CHAPITRE 11 : De la ceinture spirituelle et de son sens mystique

Voilà donc le soldat du Christ couvert de ces vêtements.
Il doit savoir d'abord qu'il est étreint dans une ceinture, afin de se porter à tous les services et travaux du monastère, non seulement d'une âme prompte, mais dans une mise toujours alerte. Le degré de sa ferveur à chercher le progrès spirituel et la science des choses divines dans la pureté du cœur, se reconnaîtra à son zèle et à sa dévotion pour l'obéissance et le travail.
Deuxièmement, qu'il apprenne que, dans le port de la ceinture, se cache un grand mystère, dont on exige de lui l'accomplissement. Le fait d'avoir une ceinture aux reins et d'être entouré d'une peau morte, signifie la mortification des membres. Le moine y verra un constant rappel du commandement évangélique : «Ayez la ceinture autour des reins,» (Luc 12,35) et de l'interprétation de l'Apôtre : «Mortifiez les membres de l'homme terrestre, la fornication, l'impureté, la luxure, la convoitise mauvaise.» (Col 3,5).
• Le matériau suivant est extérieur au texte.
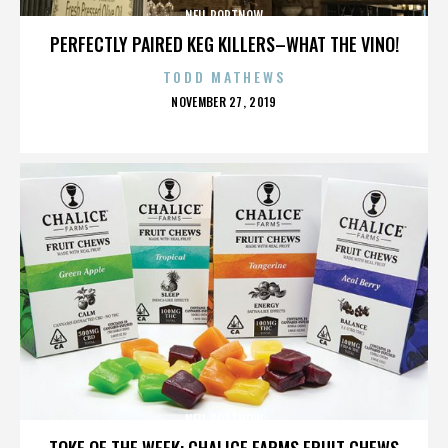
NEIL PORTNOW
PERFECTLY PAIRED KEG KILLERS–WHAT THE VINO!
TODD MATHEWS
POSTED
NOVEMBER 27, 2019
ON
NEIL PORTNOW
TOKE OF THE WEEK: CHALICE FARMS FRUIT CHEWS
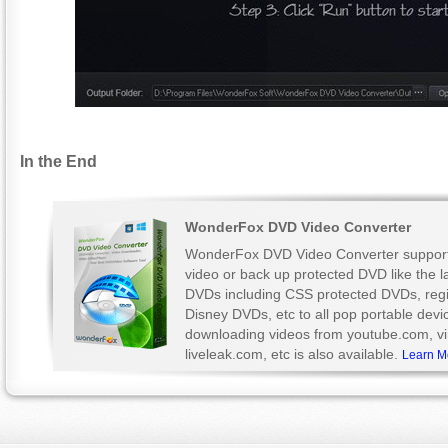
In the End
WonderFox DVD Video Converter
WonderFox DVD Video Converter support
video or back up protected DVD like the l
DVDs including CSS protected DVDs, reg
Disney DVDs, etc to all pop portable devi
downloading videos from youtube.com, v
liveleak.com, etc is also available.
Learn M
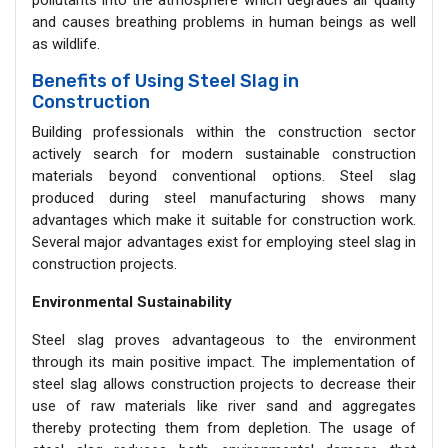
pollutants into the atmosphere which degrades air quality
and causes breathing problems in human beings as well
as wildlife.
Benefits of Using Steel Slag in
Construction
Building professionals within the construction sector
actively search for modern sustainable construction
materials beyond conventional options. Steel slag
produced during steel manufacturing shows many
advantages which make it suitable for construction work.
Several major advantages exist for employing steel slag in
construction projects.
Environmental Sustainability
Steel slag proves advantageous to the environment
through its main positive impact. The implementation of
steel slag allows construction projects to decrease their
use of raw materials like river sand and aggregates
thereby protecting them from depletion. The usage of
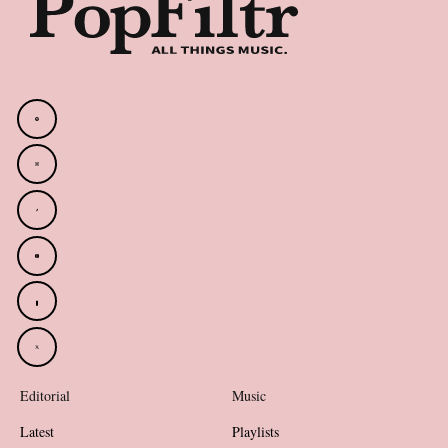
Editorial
Music
Latest
Playlists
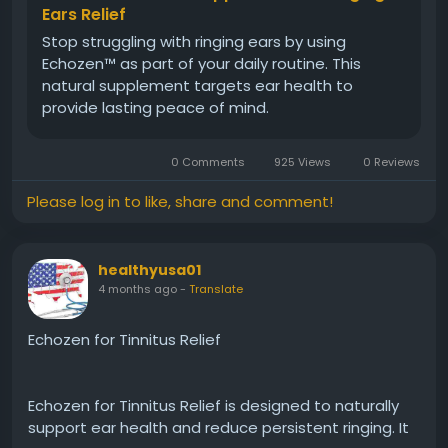
Ears Relief
Stop struggling with ringing ears by using
Echozen™ as part of your daily routine. This
natural supplement targets ear health to
provide lasting peace of mind.
0 Comments
925 Views
0 Reviews
Please log in to like, share and comment!
healthyusa01
4 months ago
-
Translate
Echozen for Tinnitus Relief
Echozen for Tinnitus Relief is designed to naturally
support ear health and reduce persistent ringing. It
C'est pourquoi nous lisons dans les saintes Ecritures que ceux-là seulement portèrent la ceinture, qui avaient éteint en soi les semences de passion. En toute vérité, ils chantaient la parole du bienheureux David : «Je suis devenu comme une outre exposée à la gelée.» (Ps 118,83). Car, après avoir détruit jusque dans leurs moelles la chair du péché, l'enveloppe de leur homme extérieur cédait en quelque sorte à la poussée de l'Esprit dont ils étaient remplis. Et le psalmiste ajoute très heureusement : «À la gelée,» parce que, non contents de la mortification du cœur, ils avaient refroidi par la continence les passions de l'homme extérieur et les ardeurs mauvaises de la nature. Selon la parole de l'Apôtre, ils ne supportaient plus que le péché régnât d'aucune manière dans leur corps mortel ; et leur chair avait cessé de lutter contre l'esprit.